Task statement:
Convert the lines in the entries below, from the one containing "Rendered at 1241 by 1754 pixels." through the one containing "list Es ist möglich das Kunden" (both included), into a JSON list of strings with one string per line. Leave out blank lines.

Dataset records:
--- BEGIN ---
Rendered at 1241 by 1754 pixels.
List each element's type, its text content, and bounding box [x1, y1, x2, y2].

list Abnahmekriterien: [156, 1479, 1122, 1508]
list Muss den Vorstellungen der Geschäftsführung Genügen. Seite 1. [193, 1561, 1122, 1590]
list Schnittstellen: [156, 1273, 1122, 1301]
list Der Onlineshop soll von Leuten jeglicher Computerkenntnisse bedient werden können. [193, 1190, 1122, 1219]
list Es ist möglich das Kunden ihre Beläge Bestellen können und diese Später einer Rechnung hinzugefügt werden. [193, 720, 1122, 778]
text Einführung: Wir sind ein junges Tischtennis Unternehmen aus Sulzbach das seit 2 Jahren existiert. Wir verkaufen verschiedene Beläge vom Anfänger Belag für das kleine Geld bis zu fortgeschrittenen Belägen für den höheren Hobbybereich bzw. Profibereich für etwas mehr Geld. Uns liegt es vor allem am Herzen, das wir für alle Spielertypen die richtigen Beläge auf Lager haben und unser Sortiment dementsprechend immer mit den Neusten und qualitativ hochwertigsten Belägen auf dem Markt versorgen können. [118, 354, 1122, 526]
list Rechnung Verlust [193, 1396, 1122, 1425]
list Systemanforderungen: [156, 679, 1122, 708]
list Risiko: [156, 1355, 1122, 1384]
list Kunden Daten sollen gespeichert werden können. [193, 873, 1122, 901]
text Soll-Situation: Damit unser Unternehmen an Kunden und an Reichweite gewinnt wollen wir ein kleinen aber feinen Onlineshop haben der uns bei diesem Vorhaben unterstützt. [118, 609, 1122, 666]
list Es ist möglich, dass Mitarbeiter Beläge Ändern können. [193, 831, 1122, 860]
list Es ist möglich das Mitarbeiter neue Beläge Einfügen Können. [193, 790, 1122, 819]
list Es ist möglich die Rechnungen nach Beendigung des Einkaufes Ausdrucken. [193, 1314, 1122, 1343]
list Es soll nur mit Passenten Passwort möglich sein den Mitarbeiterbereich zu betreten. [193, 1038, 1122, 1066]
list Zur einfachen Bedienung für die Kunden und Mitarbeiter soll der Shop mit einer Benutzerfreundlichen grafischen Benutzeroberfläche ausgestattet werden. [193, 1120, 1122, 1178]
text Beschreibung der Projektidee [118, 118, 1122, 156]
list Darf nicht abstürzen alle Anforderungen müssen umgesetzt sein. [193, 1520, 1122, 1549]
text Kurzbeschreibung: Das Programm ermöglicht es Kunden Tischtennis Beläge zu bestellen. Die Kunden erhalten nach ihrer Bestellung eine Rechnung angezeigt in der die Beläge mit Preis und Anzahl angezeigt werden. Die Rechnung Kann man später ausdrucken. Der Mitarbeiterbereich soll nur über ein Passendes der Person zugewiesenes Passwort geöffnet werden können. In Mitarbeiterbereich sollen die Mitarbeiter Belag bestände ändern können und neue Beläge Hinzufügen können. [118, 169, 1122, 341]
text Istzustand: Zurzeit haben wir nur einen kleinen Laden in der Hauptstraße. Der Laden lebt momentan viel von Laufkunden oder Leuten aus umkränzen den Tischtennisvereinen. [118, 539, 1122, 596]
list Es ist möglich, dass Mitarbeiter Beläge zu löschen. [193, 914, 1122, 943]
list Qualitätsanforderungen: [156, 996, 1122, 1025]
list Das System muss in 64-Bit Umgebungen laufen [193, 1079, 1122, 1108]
--- END ---
--- BEGIN ---
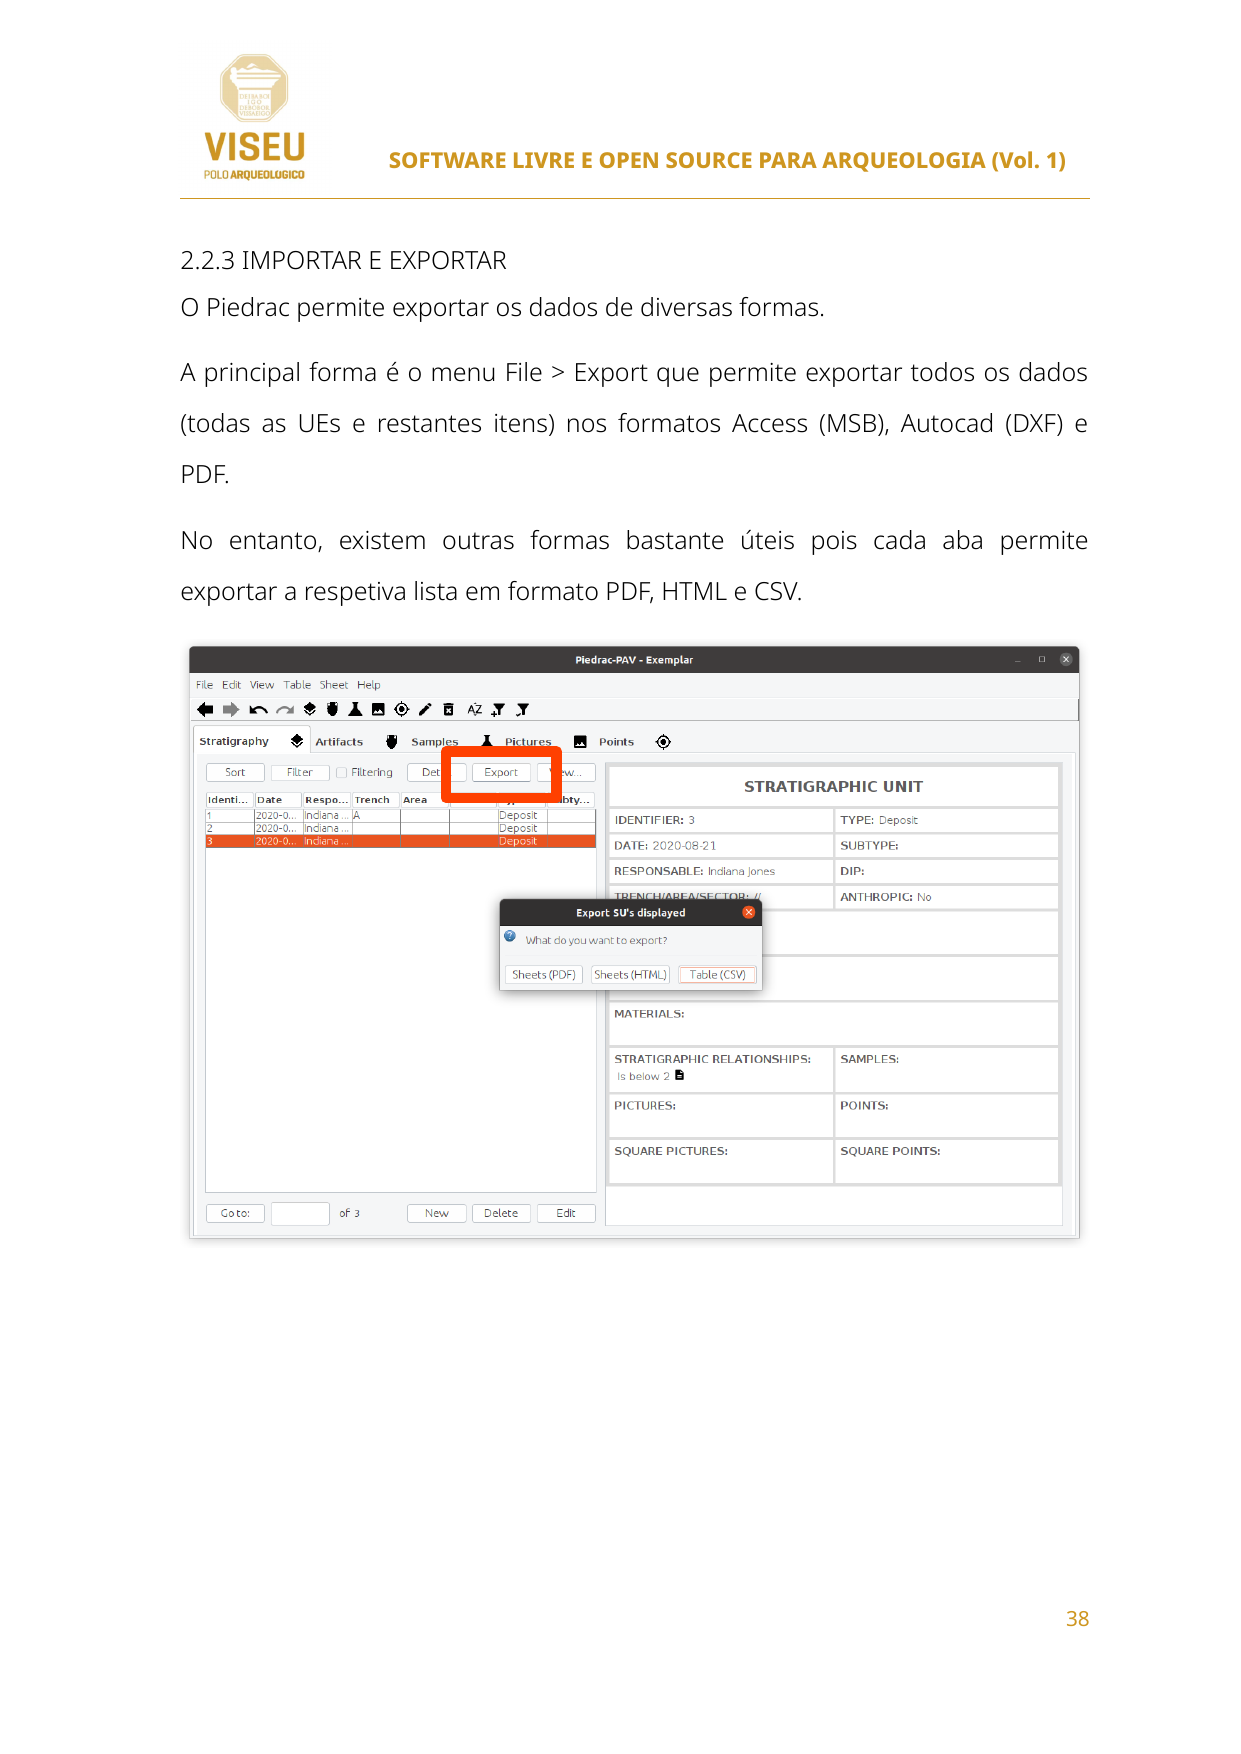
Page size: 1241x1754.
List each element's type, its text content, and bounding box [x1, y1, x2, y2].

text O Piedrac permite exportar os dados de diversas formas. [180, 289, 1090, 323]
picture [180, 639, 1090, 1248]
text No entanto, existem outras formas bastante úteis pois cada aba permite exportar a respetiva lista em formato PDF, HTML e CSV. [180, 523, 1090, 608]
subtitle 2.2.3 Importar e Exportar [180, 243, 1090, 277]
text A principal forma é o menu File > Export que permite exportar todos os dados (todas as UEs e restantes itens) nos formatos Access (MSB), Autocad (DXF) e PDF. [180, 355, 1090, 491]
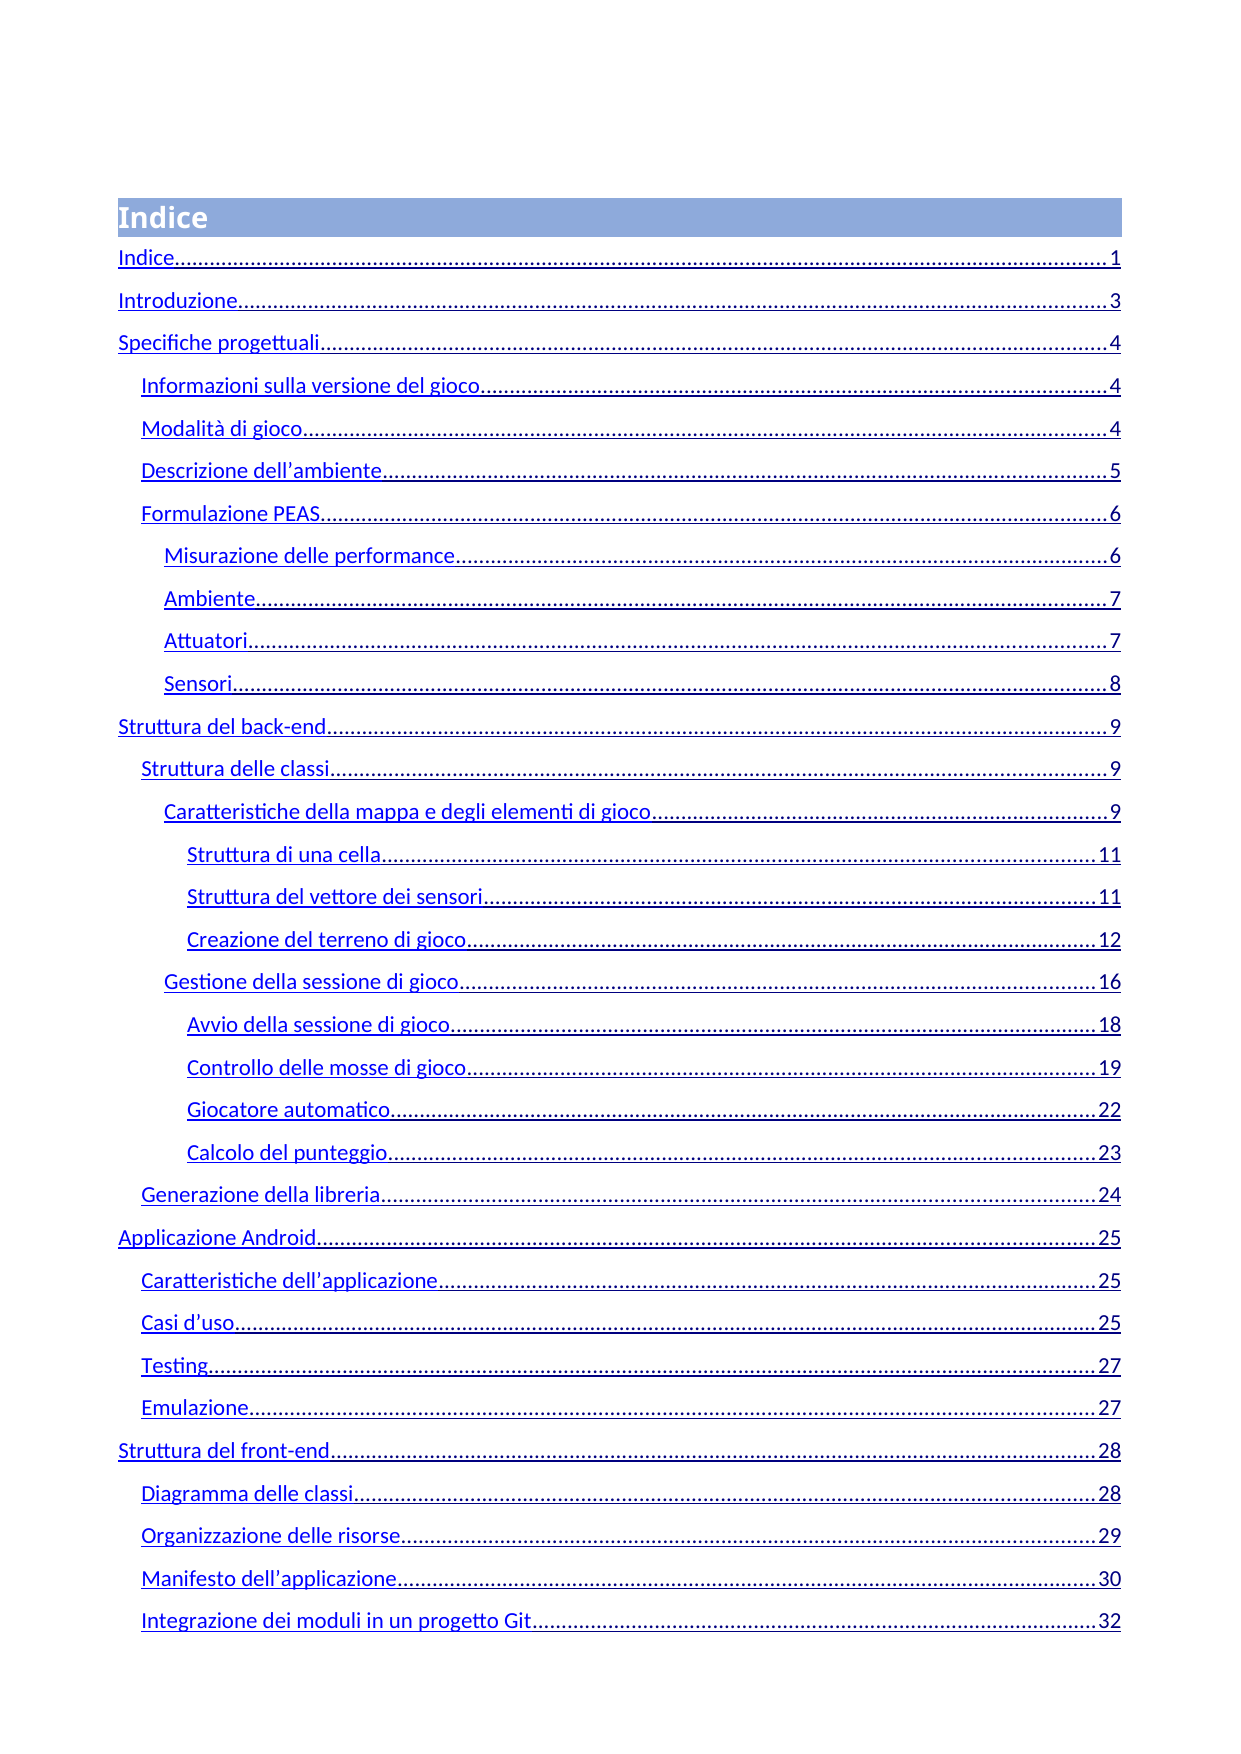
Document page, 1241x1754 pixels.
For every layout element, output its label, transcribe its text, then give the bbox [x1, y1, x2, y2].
--- END ---
--- BEGIN ---
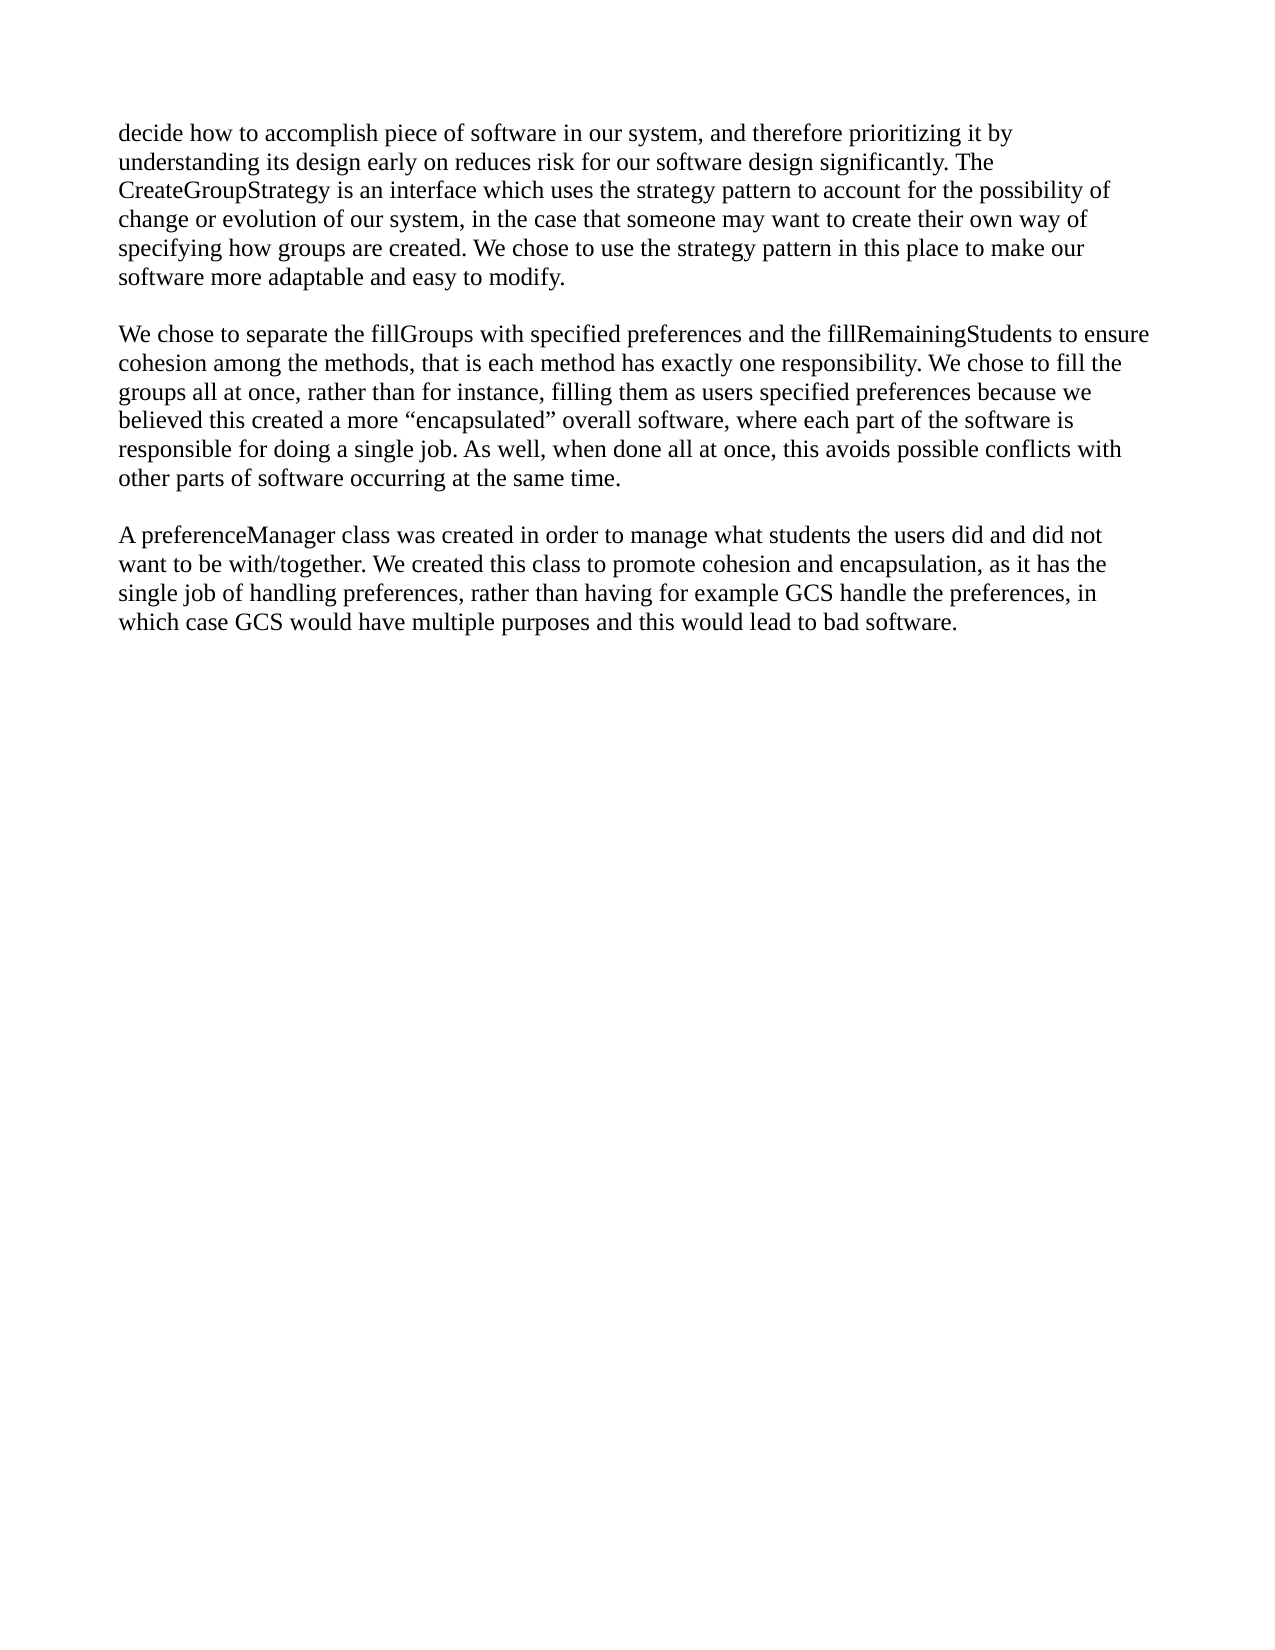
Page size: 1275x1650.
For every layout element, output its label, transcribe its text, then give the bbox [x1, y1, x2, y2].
--- END ---
Task solution:
[
  "Rendered at 1241 by 1754 pixels.",
  "List each element's type, its text content, and bounding box [x1, y1, x2, y2].",
  "list Abnahmekriterien: [156, 1479, 1122, 1508]",
  "list Muss den Vorstellungen der Geschäftsführung Genügen. Seite 1. [193, 1561, 1122, 1590]",
  "list Schnittstellen: [156, 1273, 1122, 1301]",
  "list Der Onlineshop soll von Leuten jeglicher Computerkenntnisse bedient werden können. [193, 1190, 1122, 1219]",
  "list Es ist möglich das Kunden ihre Beläge Bestellen können und diese Später einer Rechnung hinzugefügt werden. [193, 720, 1122, 778]"
]